Circolo Magnolia, Segrate (Milano), 24 giugno 2014. Inutile girarci intorno: il folk rock è un genere che va parecchio di moda negli ultimi anni. Basti pensare al successo riscontrato da alcuni gruppi, sia nelle classifiche di vendita sia in premi importanti come i Grammy Awards. Questo fuori dall’Italia, perché nel nostro Paese a essere noti sono quasi solo i grandi nomi. Che non sempre però sono quanto di meglio ci sia in circolazione. È il caso di Johnny Flynn, giovane e talentuosissimo cantautore britannico, che ha iniziato il suo breve tour italiano al Circolo Magnolia di Milano, ringraziando più volte il pur poco pubblico per il caloroso supporto, dopo che già era passato in città nello scorso autunno con una splendida esibizione al Tunnel.

Il buon Johnny oltre a saper cantare molto bene è anche un polistrumentista (nella serata prenderà in mano chitarra elettrica e country, banjo, violino e tromba). Non bastasse, è uno che sa scrivere splendidi testi e accompagnarli con arrangiamenti curati e, soprattutto, mutevoli. Un po’ quello che manca a gruppi come Noah and the Whale o Mumford & Sons (bravi, per carità, ma la varietà non è la loro migliore qualità). Tra l’altro il gruppo inglese, vincitore del Grammy 2013 come miglior album per Babel, ha fatto aprire il suo ultimo tour negli Stati Uniti proprio al giovane connazionale, accompagnato come sempre dai fedeli e capaci Sussex Wit. Un rischio non da poco visto l’altissimo livello cantautorale proposto da Johnny.

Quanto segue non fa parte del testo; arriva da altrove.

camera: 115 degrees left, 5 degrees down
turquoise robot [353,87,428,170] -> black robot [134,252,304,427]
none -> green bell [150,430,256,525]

Il concerto milanese ha mostrato la grande capacità dell’artista di tenere sempre alta l’attenzione del pubblico con la bellissima voce e la capacità interpretativa. La scaletta ha incluso le canzoni più note, come The Water, ipnotica ballata dove la voce femminile del duetto (nel disco appartenente alla bravissima Laura Marling) è stata eseguita dalla giovane sorella di Johnny, impegnata ad accompagnare il fratello anche con le note del suo flauto traverso. Ma il cantautore ha regalato al suo pubblico brani di tutto il repertorio, dal primo album A Larum all’osannato Been Listening al recente Country Mile, dichiarando anche il suo affetto per la città quando ha raccontato di aver composto uno dei brani cantati proprio a Milano.

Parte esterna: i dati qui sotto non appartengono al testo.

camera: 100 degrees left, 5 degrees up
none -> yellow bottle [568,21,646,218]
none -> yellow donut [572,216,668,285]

Il concerto di Flynn potrebbe così essere stato uno di quelli per cui dire in futuro «Io c’ero». Se non fosse che si tratta della tipica frase detta da chi scopre i grandi solo dopo che già lo sono diventati. Cosa manca ancora al cantante? Solo una cosa. Una superhit in stile I will wait dei Mumford per farsi conoscere dal grande pubblico. È incredibile quanto sia labile il confine che separa chi arriva a un successo mondiale e chi invece non arriva a quel livello anche se lo meriterebbe. Sicuramente si potrebbero aprire discussioni sulle scelte di chi al pubblico dovrebbe far scoprire certa musica di qualità.

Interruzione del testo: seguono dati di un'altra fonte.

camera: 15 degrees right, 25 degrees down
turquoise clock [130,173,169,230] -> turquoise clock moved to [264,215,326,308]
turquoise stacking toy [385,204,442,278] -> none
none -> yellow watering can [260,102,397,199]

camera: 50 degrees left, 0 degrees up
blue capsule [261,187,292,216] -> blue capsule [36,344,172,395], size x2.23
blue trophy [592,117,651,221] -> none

Anche perché le canzoni ci sono. Tante, e anche belle. E lo stesso si può dire per la capacità di reggere il palco, grazie alla voce versatile e all’abilità con gli strumenti. Been Listening, Howl, Lost and Found, Country Mile e la stessa The Water uniscono ritmo, armonie e testi. È stupefacente come, con soli tre album all’attivo, Flynn possa permettersi di imbastire un’ora e mezza di set senza un calo di tensione. Forse a Johnny servirebbe solo un produttore in grado di aiutarlo a esplodere. Per il resto a questo ragazzo non manca davvero nulla.